REQUIREMENT 1
Please write out the chart listing below again, swapping "categories" for "groups" and changing nothing else. Leave the pictures out.

February 3, 2015 Lawrence Leave a Comment

I can remember clearly the picture we were given in Sunday School to colour in of Jesus driving the moneychangers from the temple. There was an angry Jesus in flowing robes, with a rope whip in his hands. The table was in the process of falling, spilling scales and coins. Sheep and oxen were milling around. The picture and the lesson that day were clear: God’s house should be a place of quiet prayer and spirituality – not a market place! Economics has nothing to do with prayer and faith!

DATA SUPPLIED

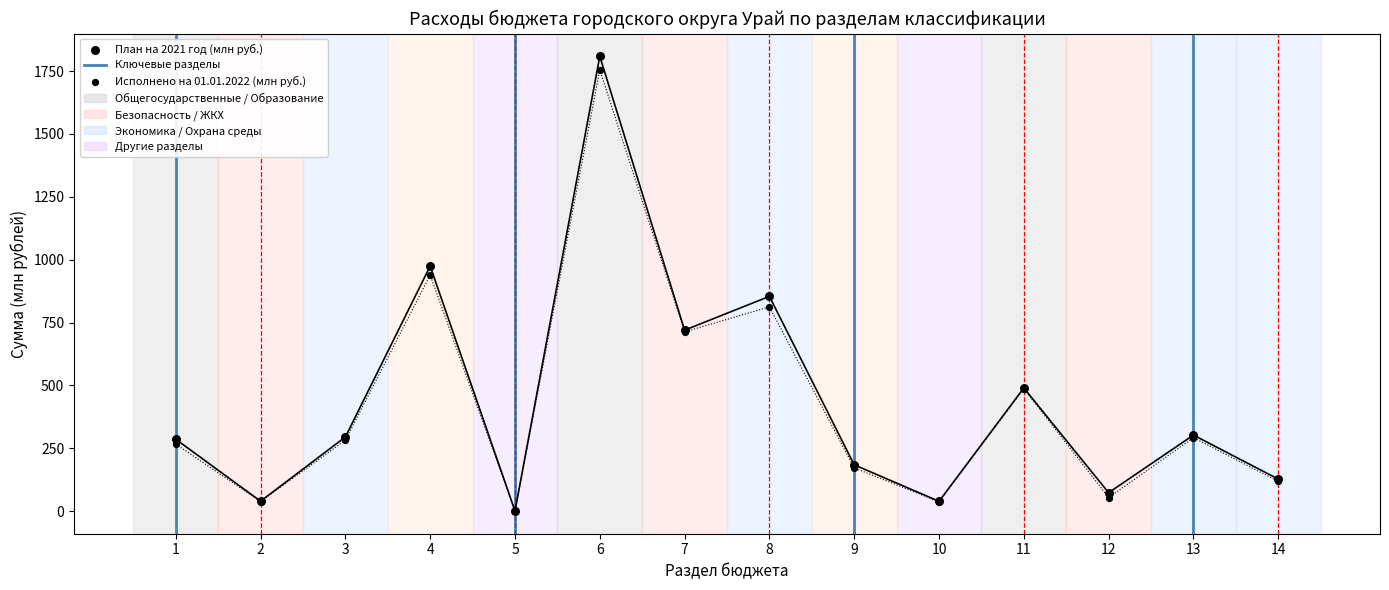

At how many categories does at least one series exceed 1256?

1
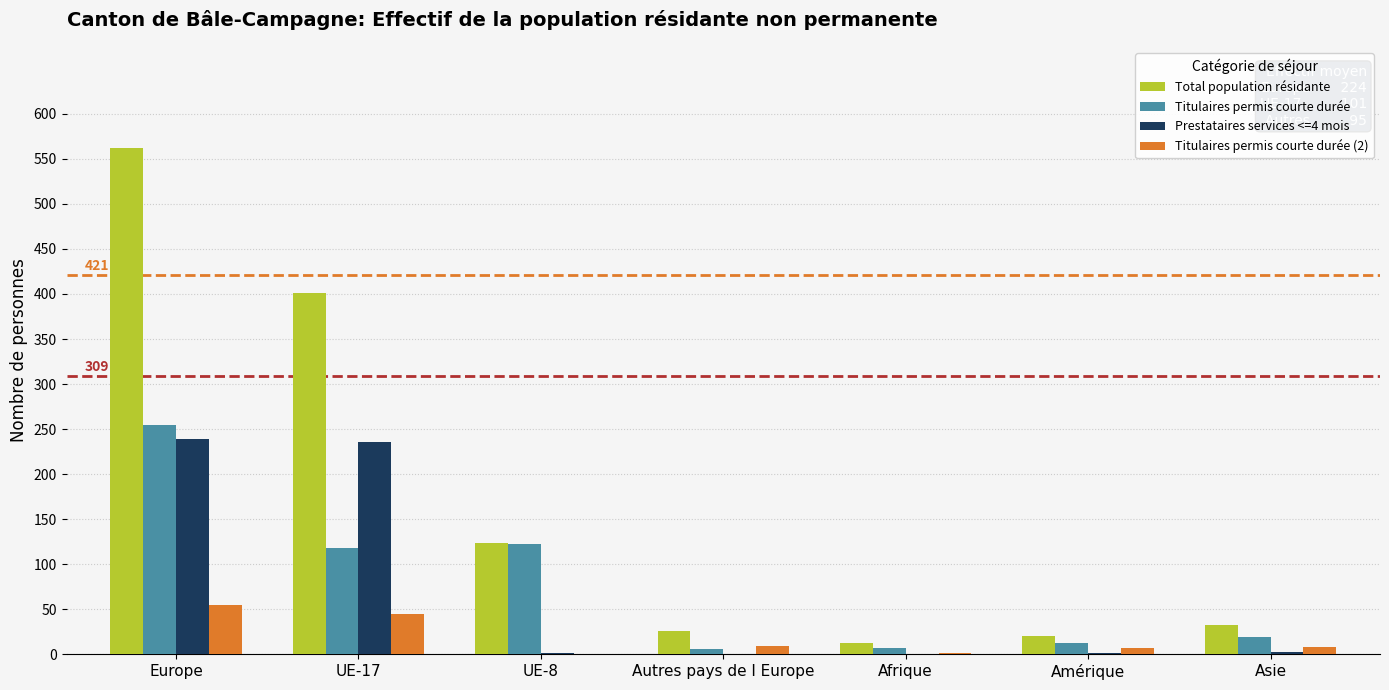

Is the value of Total population résidante at UE-8 greater than the value of Prestataires services <=4 mois at Amérique?

Yes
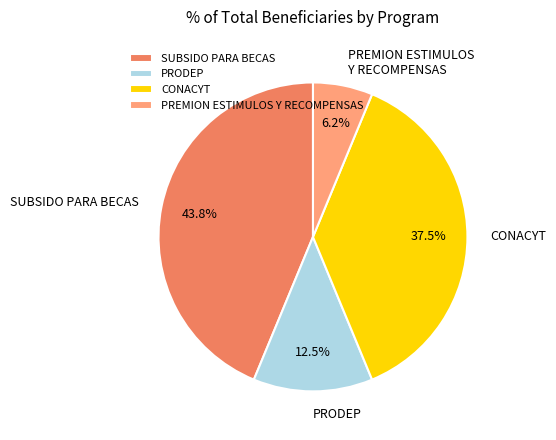

To the nearest percent, what percentage of the pie is SUBSIDO PARA BECAS?

44%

REQUIREMENT 2
In the Sunday School recollection above, what did Jesus have in his hands in the coloring picture?

WRITTEN REPLY 1
At how many groups does at least one series exceed 1256?

1

Is the value of Total population résidante at UE-8 greater than the value of Prestataires services <=4 mois at Amérique?

Yes

To the nearest percent, what percentage of the pie is SUBSIDO PARA BECAS?

44%

WRITTEN REPLY 2
A rope whip.